House and Senate Leaders Crafting Short-Term CRs

House and Senate Leaders Crafting Short-Term CRs

Amid rampant rhetoric about a possible government shutdown replete with each side blaming the other, House and Senate leaders reportedly are crafting competing short-term Continuing Resolutions (CRs) that could avoid that situation while they negotiate on a CR for the rest for FY2011. FY2011 began on October 1, but Congress has not passed any of the 12 regular appropriations bills to fund government departments and agencies. Instead it has passed a series of CRs that keep the government operating at last year’s (FY2010’s) level. The current CR expires on March 4.

As House and Senate members spend this week in their districts and states judging the mood of the voters, Senate Majority Leader Harry Reid (D-NV) is said to be developing a one-month CR to keep the government funded at current (FY2010) levels while Congress decides what it wants to do for the rest of FY2011. House Speaker John Boehner (R-OH), meanwhile, is working on one that would last only two weeks and would contain funding reductions from the FY2010 level.

How the chickens are counted is key to how much Republicans and Democrats are proposing to cut. Top Senate Democrats assert that keeping spending at FY2010 levels is a $41 billion cut. That is in comparison to what President Obama requested for FY2011. Tea Party Republicans in the House want a $100 billion cut, but that is measured against the FY2010 funding level not the FY2011 request, a much deeper reduction.

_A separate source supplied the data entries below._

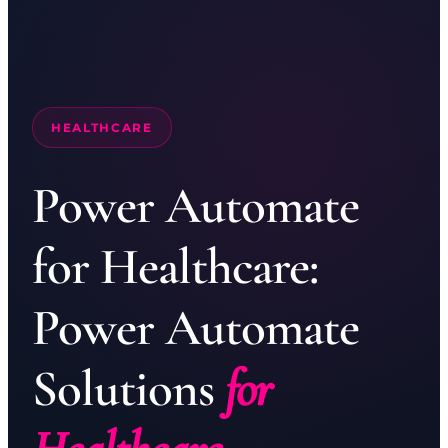
HEALTHCARE
Power Automate
for Healthcare:
Power Automate
Solutions
for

The “full-year” CR passed by the House last week covering the rest of FY2011 would cut $100 billion compared to the FY2011 request or about $60 billion compared to the FY2010 level.

In a statement today, Sen. Chuck Schumer (D-NY) cited an analysis by Goldman Sachs of the House-passed CR as proving that it would cause a “double-dip recession.” Press reports say that Schumer and Reid indicated that they are willing to cut more than the $41 billion represented by keeping funding at current levels, but not as much as the House. Boehner also is drafting a short-term CR, but it would be for only two weeks and would include cuts to the current spending level. A Reid aide called it a “two-week version of the same reckless measure” already passed by the House. Thus, even the short-term CRs will be quite different, so a shutdown remains a possibility.

For more on what happens if the government shuts down for lack of appropriations, see this report from the Congressional Research Service (CRS). According to that report, most government employees are furloughed during a shutdown and placed in a non-pay status, although in the 1995-1996 shutdowns they were paid retroactively. Some government employees are not subject to the furlough and must continue to work in non-pay status. CRS identifies them as Members of Congress, the President, presidential appointees, certain legislative branch employees, and federal employees who are “excepted.” Excepted federal employees include those “(1) performing emergency work involving the safety of human life or the protection of property, (2) involved in the orderly suspension of agency operations, or (3) performing other functions exempted from the furlough,” according to CRS. Some of the examples listed in the report are employees who provide for the national security, provide for benefit payments, or conduct essential activities such as — medical care of inpatients and emergency outpatient care, continuance of air traffic control, care of prisoners, law enforcement, emergency and disaster assistance, and activities to preserve the financial system, power production, and protection of research property.